Exo-oceanography, climate, and habitability of tidal-locking exoplanets around M-dwarfs
Peking University, Jan. 13, 2014: A paper entitled “Role of ocean heat transport in climates of tidally locked exoplanets around M-dwarf Stars” is published in Proceedings of the National Academy of Sciences on December 30, 2013 (Early Edition). The authors of the article are Professor Yongyun Hu and his former graduate student, Jun Yang (currently a postdoctoral research scientist at the University of Chicago) from the Department of Atmospheric and Oceanic Sciences, School of Physics, Peking University. In this paper, they demonstrated the importance of exo-oceanography in determining climate states, habitability and the width of the Habitable Zone around M-Dwarf stars.
The habitable zone around M stars is close to such stars because of their weak luminosity. In consequence habitable planets orbiting M-type stars are likely to be tide-locked to their primary. Previous work has focused on the role of atmospheric heat transport in preventing atmospheric collapse on the night side. For a planet with an extensive ocean, habitability also involves the distribution of open water vs. ice, and the question of whether the planet becomes locked in a globally glaciated Snowball state. Including only atmospheric heat transports, climate states have been found in which there is a circular patch of open water centered on the substellar point (“Eyeball superEarth”). Yongyun Hu and Jun Yang carried out the first simulation of this problem with a fully coupled dynamic ocean-atmosphere model, and found that ocean heat transports substantially extend the area of open water along the equator, and can even lead to complete deglaciation of the nightside. They demonstrated further that when ocean heat transports are taken into account, open water can be maintained near the substellar point even in the outer reaches of the habitable zone, and even at very low atmospheric concentrations of CO2. This study provides the first demonstration of the importance of exo-oceanography in determining the habitability state of an exoplanet.
Figure caption: Simulation results of sea-ice coverage (left) and surface temperature (right). Upper maps are for the case of a slab ocean, and the lower maps are for a dynamic ocean. For left-hand maps, blue indicates open ocean, and gray denotes ice. For the right-hand maps, the unit of temperature color bars is °C.
The attached figure here compares sea-ice coverage and surface air temperatures between two-types of simulations: slab ocean and dynamic ocean. With a slab ocean, the open-ocean region is a round area, while all rest parts are covered by ice and nightside temperature is below -70 °C. The exoplanet looks like an “Eyeball”. In contrast, as a dynamic ocean is included to the model, the spatial patterns of both open-ocean and warm surface temperatures are like a “Lobster”, with two “claws” at both sides of the equator and a long tail along the equator, which extends to the nightside.
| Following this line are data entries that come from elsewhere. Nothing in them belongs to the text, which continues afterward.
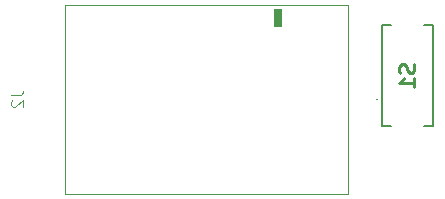
<source format=gbr>
%TF.GenerationSoftware,KiCad,Pcbnew,8.0.6*%
%TF.CreationDate,2025-01-20T01:55:32+01:00*%
%TF.ProjectId,Thermometer_CD_Project,54686572-6d6f-46d6-9574-65725f43445f,rev?*%
%TF.SameCoordinates,Original*%
%TF.FileFunction,Legend,Bot*%
%TF.FilePolarity,Positive*%
%FSLAX46Y46*%
G04 Gerber Fmt 4.6, Leading zero omitted, Abs format (unit mm)*
G04 Created by KiCad (PCBNEW 8.0.6) date 2025-01-20 01:55:32*
%MOMM*%
%LPD*%
G01*
G04 APERTURE LIST*
%ADD10C,0.254000*%
%ADD11C,0.100000*%
%ADD12C,0.200000*%
%ADD13R,0.700000X1.600000*%
G04 APERTURE END LIST*
D10*
X177389842Y-89032380D02*
X177450318Y-89213809D01*
X177450318Y-89213809D02*
X177450318Y-89516190D01*
X177450318Y-89516190D02*
X177389842Y-89637142D01*
X177389842Y-89637142D02*
X177329365Y-89697618D01*
X177329365Y-89697618D02*
X177208413Y-89758095D01*
X177208413Y-89758095D02*
X177087461Y-89758095D01*
X177087461Y-89758095D02*
X176966508Y-89697618D01*
X176966508Y-89697618D02*
X176906032Y-89637142D01*
X176906032Y-89637142D02*
X176845556Y-89516190D01*
X176845556Y-89516190D02*
X176785080Y-89274285D01*
X176785080Y-89274285D02*
X176724603Y-89153333D01*
X176724603Y-89153333D02*
X176664127Y-89092856D01*
X176664127Y-89092856D02*
X176543175Y-89032380D01*
X176543175Y-89032380D02*
X176422222Y-89032380D01*
X176422222Y-89032380D02*
X176301270Y-89092856D01*
X176301270Y-89092856D02*
X176240794Y-89153333D01*
X176240794Y-89153333D02*
X176180318Y-89274285D01*
X176180318Y-89274285D02*
X176180318Y-89576666D01*
X176180318Y-89576666D02*
X176240794Y-89758095D01*
X177450318Y-90967619D02*
X177450318Y-90241904D01*
X177450318Y-90604761D02*
X176180318Y-90604761D01*
X176180318Y-90604761D02*
X176361746Y-90483809D01*
X176361746Y-90483809D02*
X176482699Y-90362857D01*
X176482699Y-90362857D02*
X176543175Y-90241904D01*
D11*
X143307419Y-91666666D02*
X144021704Y-91666666D01*
X144021704Y-91666666D02*
X144164561Y-91619047D01*
X144164561Y-91619047D02*
X144259800Y-91523809D01*
X144259800Y-91523809D02*
X144307419Y-91380952D01*
X144307419Y-91380952D02*
X144307419Y-91285714D01*
X143402657Y-92095238D02*
X143355038Y-92142857D01*
X143355038Y-92142857D02*
X143307419Y-92238095D01*
X143307419Y-92238095D02*
X143307419Y-92476190D01*
X143307419Y-92476190D02*
X143355038Y-92571428D01*
X143355038Y-92571428D02*
X143402657Y-92619047D01*
X143402657Y-92619047D02*
X143497895Y-92666666D01*
X143497895Y-92666666D02*
X143593133Y-92666666D01*
X143593133Y-92666666D02*
X143735990Y-92619047D01*
X143735990Y-92619047D02*
X144307419Y-92047619D01*
X144307419Y-92047619D02*
X144307419Y-92666666D01*
%TO.C,S1*%
X174176000Y-92000000D02*
X174176000Y-92000000D01*
X174276000Y-92000000D02*
X174276000Y-92000000D01*
D12*
X174726000Y-85700000D02*
X174726000Y-94300000D01*
X174726000Y-94300000D02*
X175476000Y-94300000D01*
X175476000Y-85700000D02*
X174726000Y-85700000D01*
X178276000Y-85700000D02*
X179026000Y-85700000D01*
X179026000Y-85700000D02*
X179026000Y-94300000D01*
X179026000Y-94300000D02*
X178276000Y-94300000D01*
D11*
X174176000Y-92000000D02*
G75*
G02*
X174276000Y-92000000I50000J0D01*
G01*
X174276000Y-92000000D02*
G75*
G02*
X174176000Y-92000000I-50000J0D01*
G01*
%TO.C,J2*%
X147850000Y-84000000D02*
X171850000Y-84000000D01*
X171850000Y-100000000D01*
X147850000Y-100000000D01*
X147850000Y-84000000D01*
%TD*%
D13*
%TO.C,L2*%
X165900000Y-85100000D03*
%TD*%
M02*

</source>
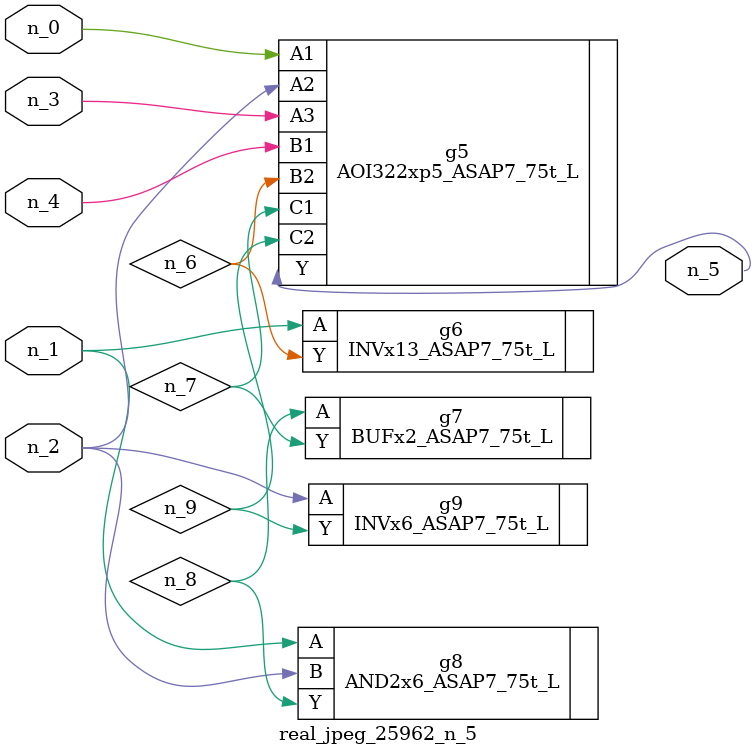
<source format=v>
module real_jpeg_25962_n_5 (n_4, n_0, n_1, n_2, n_3, n_5);

input n_4;
input n_0;
input n_1;
input n_2;
input n_3;

output n_5;

wire n_8;
wire n_6;
wire n_7;
wire n_9;

AOI322xp5_ASAP7_75t_L g5 ( 
.A1(n_0),
.A2(n_2),
.A3(n_3),
.B1(n_4),
.B2(n_6),
.C1(n_7),
.C2(n_9),
.Y(n_5)
);

INVx13_ASAP7_75t_L g6 ( 
.A(n_1),
.Y(n_6)
);

AND2x6_ASAP7_75t_L g8 ( 
.A(n_1),
.B(n_2),
.Y(n_8)
);

INVx6_ASAP7_75t_L g9 ( 
.A(n_2),
.Y(n_9)
);

BUFx2_ASAP7_75t_L g7 ( 
.A(n_8),
.Y(n_7)
);


endmodule
</source>
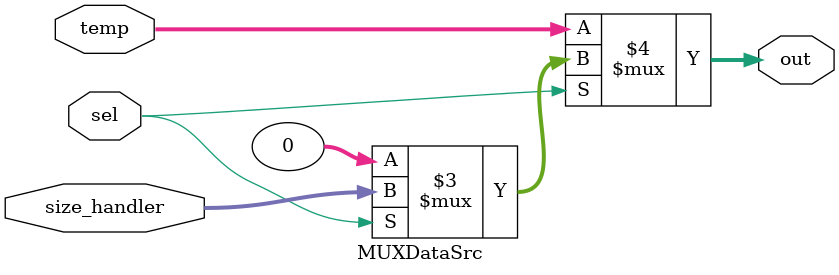
<source format=v>
module MUXDataSrc (
    input wire [0:0] sel,
    input wire [31:0] temp,
    input wire [31:0] size_handler,
    output wire [31:0] out
);

    assign out =  (sel == 0)? temp :
                (sel == 1)? size_handler :
                32'b00000000000000000000000000000000;
                
endmodule
</source>
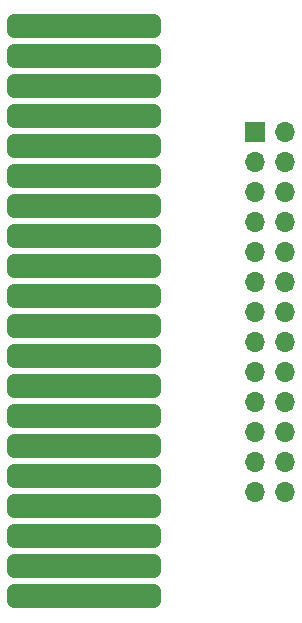
<source format=gbr>
%TF.GenerationSoftware,KiCad,Pcbnew,7.0.11+dfsg-1build4*%
%TF.CreationDate,2024-08-08T20:50:29+02:00*%
%TF.ProjectId,BC01,42433031-2e6b-4696-9361-645f70636258,rev?*%
%TF.SameCoordinates,Original*%
%TF.FileFunction,Soldermask,Top*%
%TF.FilePolarity,Negative*%
%FSLAX46Y46*%
G04 Gerber Fmt 4.6, Leading zero omitted, Abs format (unit mm)*
G04 Created by KiCad (PCBNEW 7.0.11+dfsg-1build4) date 2024-08-08 20:50:29*
%MOMM*%
%LPD*%
G01*
G04 APERTURE LIST*
G04 Aperture macros list*
%AMRoundRect*
0 Rectangle with rounded corners*
0 $1 Rounding radius*
0 $2 $3 $4 $5 $6 $7 $8 $9 X,Y pos of 4 corners*
0 Add a 4 corners polygon primitive as box body*
4,1,4,$2,$3,$4,$5,$6,$7,$8,$9,$2,$3,0*
0 Add four circle primitives for the rounded corners*
1,1,$1+$1,$2,$3*
1,1,$1+$1,$4,$5*
1,1,$1+$1,$6,$7*
1,1,$1+$1,$8,$9*
0 Add four rect primitives between the rounded corners*
20,1,$1+$1,$2,$3,$4,$5,0*
20,1,$1+$1,$4,$5,$6,$7,0*
20,1,$1+$1,$6,$7,$8,$9,0*
20,1,$1+$1,$8,$9,$2,$3,0*%
G04 Aperture macros list end*
%ADD10RoundRect,0.500000X-6.000000X-0.500000X6.000000X-0.500000X6.000000X0.500000X-6.000000X0.500000X0*%
%ADD11R,1.700000X1.700000*%
%ADD12O,1.700000X1.700000*%
G04 APERTURE END LIST*
D10*
%TO.C,J1*%
X127772900Y-113030000D03*
X127772900Y-110490000D03*
X127772900Y-107950000D03*
X127772900Y-105410000D03*
X127772900Y-102870000D03*
X127772900Y-100330000D03*
X127772900Y-97790000D03*
X127772900Y-95250000D03*
X127772900Y-92710000D03*
X127772900Y-90170000D03*
X127772900Y-87630000D03*
X127772900Y-85090000D03*
X127772900Y-82550000D03*
X127772900Y-80010000D03*
X127772900Y-77470000D03*
X127772900Y-74930000D03*
X127772900Y-72390000D03*
X127772900Y-69850000D03*
X127772900Y-67310000D03*
X127772900Y-64770000D03*
%TD*%
D11*
%TO.C,J2*%
X142235000Y-73675000D03*
D12*
X144775000Y-73675000D03*
X142235000Y-76215000D03*
X144775000Y-76215000D03*
X142235000Y-78755000D03*
X144775000Y-78755000D03*
X142235000Y-81295000D03*
X144775000Y-81295000D03*
X142235000Y-83835000D03*
X144775000Y-83835000D03*
X142235000Y-86375000D03*
X144775000Y-86375000D03*
X142235000Y-88915000D03*
X144775000Y-88915000D03*
X142235000Y-91455000D03*
X144775000Y-91455000D03*
X142235000Y-93995000D03*
X144775000Y-93995000D03*
X142235000Y-96535000D03*
X144775000Y-96535000D03*
X142235000Y-99075000D03*
X144775000Y-99075000D03*
X142235000Y-101615000D03*
X144775000Y-101615000D03*
X142235000Y-104155000D03*
X144775000Y-104155000D03*
%TD*%
M02*

</source>
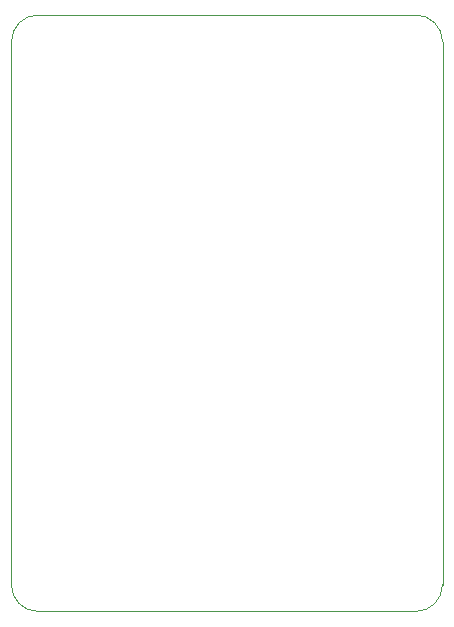
<source format=gm1>
G04 #@! TF.GenerationSoftware,KiCad,Pcbnew,(7.0.0)*
G04 #@! TF.CreationDate,2023-04-23T17:00:46-07:00*
G04 #@! TF.ProjectId,boostdriver-al8853,626f6f73-7464-4726-9976-65722d616c38,1*
G04 #@! TF.SameCoordinates,Original*
G04 #@! TF.FileFunction,Profile,NP*
%FSLAX46Y46*%
G04 Gerber Fmt 4.6, Leading zero omitted, Abs format (unit mm)*
G04 Created by KiCad (PCBNEW (7.0.0)) date 2023-04-23 17:00:46*
%MOMM*%
%LPD*%
G01*
G04 APERTURE LIST*
G04 #@! TA.AperFunction,Profile*
%ADD10C,0.100000*%
G04 #@! TD*
G04 APERTURE END LIST*
D10*
X136000000Y-61750000D02*
G75*
G03*
X133750000Y-64000000I0J-2250000D01*
G01*
X170250000Y-110000000D02*
X170250000Y-64000000D01*
X170250000Y-64000000D02*
G75*
G03*
X168000000Y-61750000I-2250000J0D01*
G01*
X168000000Y-112250000D02*
X136000000Y-112250000D01*
X168000000Y-112250000D02*
G75*
G03*
X170250000Y-110000000I0J2250000D01*
G01*
X168000000Y-61750000D02*
X136000000Y-61750000D01*
X133750000Y-110000000D02*
G75*
G03*
X136000000Y-112250000I2250000J0D01*
G01*
X133750000Y-110000000D02*
X133750000Y-64000000D01*
M02*

</source>
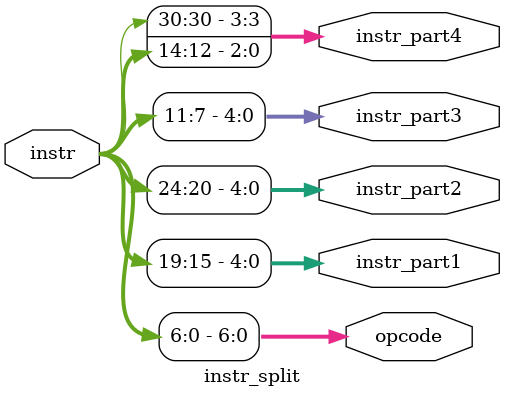
<source format=sv>
module instr_split(
    input  logic [31:0] instr,
    output logic [6:0] opcode, 
    output logic [4:0] instr_part1,
    output logic [4:0] instr_part2,
    output logic [4:0] instr_part3,
    output logic [3:0] instr_part4
);

    always_comb begin
        opcode = instr[6:0];
        instr_part1 = instr[19:15];
        instr_part2 = instr[24:20];
        instr_part3 = instr[11:7];
        instr_part4 = {instr[30], instr[14:12]};
    end

endmodule
</source>
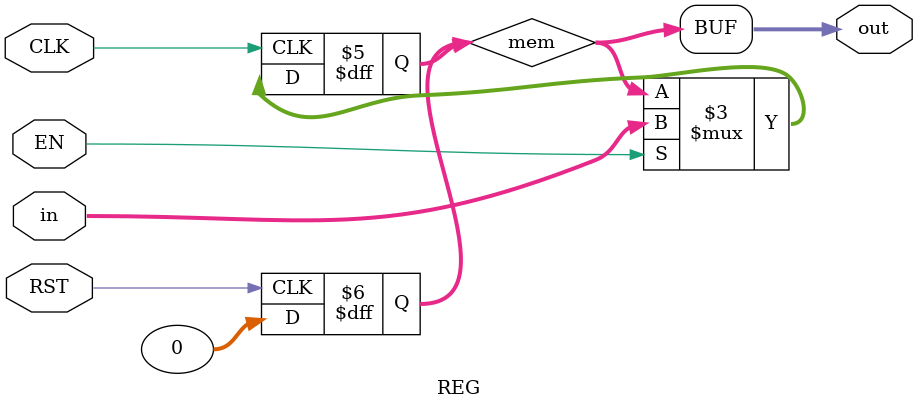
<source format=v>
module REG   #( parameter RST_VAL = 0   )
              ( input CLK,
                input EN,
                input RST,
                input [31:0] in,
                output wire [31:0] out  );
    
    reg [31:0] mem;
    
    // Asynchronous reset
    always @ (posedge RST)
        mem = RST_VAL;
        
    // Synchronous read
    always @ (posedge CLK)
        if (EN)
            mem <= in;
    
    // Asynchronously drive output signal
    assign out = mem;
        
endmodule

</source>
Moreover, the nightside surface temperature greatly increased due to ocean heat transport from the dayside to the nightside.
M-dwarf stars are the most common type of stars in the Universe. It is thus very likely that habitable exoplanets are first discovered around M Dwarfs in future. Climate patterns caused by ocean circulations, as shown in this study, may have observational consequences in both the infrared and visible phase curves of the system, which could be visible in future observational missions.